Objective →
Output every line of the listing below, character for character, with no changes.

— begin Entries supplied —

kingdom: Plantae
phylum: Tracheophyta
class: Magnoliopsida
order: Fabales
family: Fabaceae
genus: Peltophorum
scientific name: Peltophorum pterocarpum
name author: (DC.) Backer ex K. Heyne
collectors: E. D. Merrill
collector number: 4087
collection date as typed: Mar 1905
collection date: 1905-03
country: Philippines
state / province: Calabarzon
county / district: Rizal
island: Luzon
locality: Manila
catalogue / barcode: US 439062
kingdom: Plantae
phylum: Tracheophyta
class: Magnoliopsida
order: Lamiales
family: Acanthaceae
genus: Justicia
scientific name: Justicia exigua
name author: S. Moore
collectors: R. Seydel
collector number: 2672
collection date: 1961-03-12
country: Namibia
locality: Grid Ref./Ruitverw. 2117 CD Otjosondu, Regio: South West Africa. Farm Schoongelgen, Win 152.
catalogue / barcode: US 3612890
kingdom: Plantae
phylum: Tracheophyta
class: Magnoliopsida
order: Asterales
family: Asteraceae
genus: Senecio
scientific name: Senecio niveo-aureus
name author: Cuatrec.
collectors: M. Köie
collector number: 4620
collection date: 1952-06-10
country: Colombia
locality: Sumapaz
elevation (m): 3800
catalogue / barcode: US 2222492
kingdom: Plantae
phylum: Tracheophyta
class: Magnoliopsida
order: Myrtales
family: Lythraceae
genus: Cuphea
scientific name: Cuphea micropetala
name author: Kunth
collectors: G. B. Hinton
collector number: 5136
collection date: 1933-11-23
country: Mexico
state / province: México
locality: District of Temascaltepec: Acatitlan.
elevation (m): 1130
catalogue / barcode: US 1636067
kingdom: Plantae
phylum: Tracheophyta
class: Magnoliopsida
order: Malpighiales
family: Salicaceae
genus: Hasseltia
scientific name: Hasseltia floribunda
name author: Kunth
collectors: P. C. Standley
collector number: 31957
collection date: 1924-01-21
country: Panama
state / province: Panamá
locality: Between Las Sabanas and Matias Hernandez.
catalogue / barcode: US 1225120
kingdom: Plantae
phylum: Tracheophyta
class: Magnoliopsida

— end Entries supplied —

Task output →
kingdom: Plantae
phylum: Tracheophyta
class: Magnoliopsida
order: Fabales
family: Fabaceae
genus: Peltophorum
scientific name: Peltophorum pterocarpum
name author: (DC.) Backer ex K. Heyne
collectors: E. D. Merrill
collector number: 4087
collection date as typed: Mar 1905
collection date: 1905-03
country: Philippines
state / province: Calabarzon
county / district: Rizal
island: Luzon
locality: Manila
catalogue / barcode: US 439062
kingdom: Plantae
phylum: Tracheophyta
class: Magnoliopsida
order: Lamiales
family: Acanthaceae
genus: Justicia
scientific name: Justicia exigua
name author: S. Moore
collectors: R. Seydel
collector number: 2672
collection date: 1961-03-12
country: Namibia
locality: Grid Ref./Ruitverw. 2117 CD Otjosondu, Regio: South West Africa. Farm Schoongelgen, Win 152.
catalogue / barcode: US 3612890
kingdom: Plantae
phylum: Tracheophyta
class: Magnoliopsida
order: Asterales
family: Asteraceae
genus: Senecio
scientific name: Senecio niveo-aureus
name author: Cuatrec.
collectors: M. Köie
collector number: 4620
collection date: 1952-06-10
country: Colombia
locality: Sumapaz
elevation (m): 3800
catalogue / barcode: US 2222492
kingdom: Plantae
phylum: Tracheophyta
class: Magnoliopsida
order: Myrtales
family: Lythraceae
genus: Cuphea
scientific name: Cuphea micropetala
name author: Kunth
collectors: G. B. Hinton
collector number: 5136
collection date: 1933-11-23
country: Mexico
state / province: México
locality: District of Temascaltepec: Acatitlan.
elevation (m): 1130
catalogue / barcode: US 1636067
kingdom: Plantae
phylum: Tracheophyta
class: Magnoliopsida
order: Malpighiales
family: Salicaceae
genus: Hasseltia
scientific name: Hasseltia floribunda
name author: Kunth
collectors: P. C. Standley
collector number: 31957
collection date: 1924-01-21
country: Panama
state / province: Panamá
locality: Between Las Sabanas and Matias Hernandez.
catalogue / barcode: US 1225120
kingdom: Plantae
phylum: Tracheophyta
class: Magnoliopsida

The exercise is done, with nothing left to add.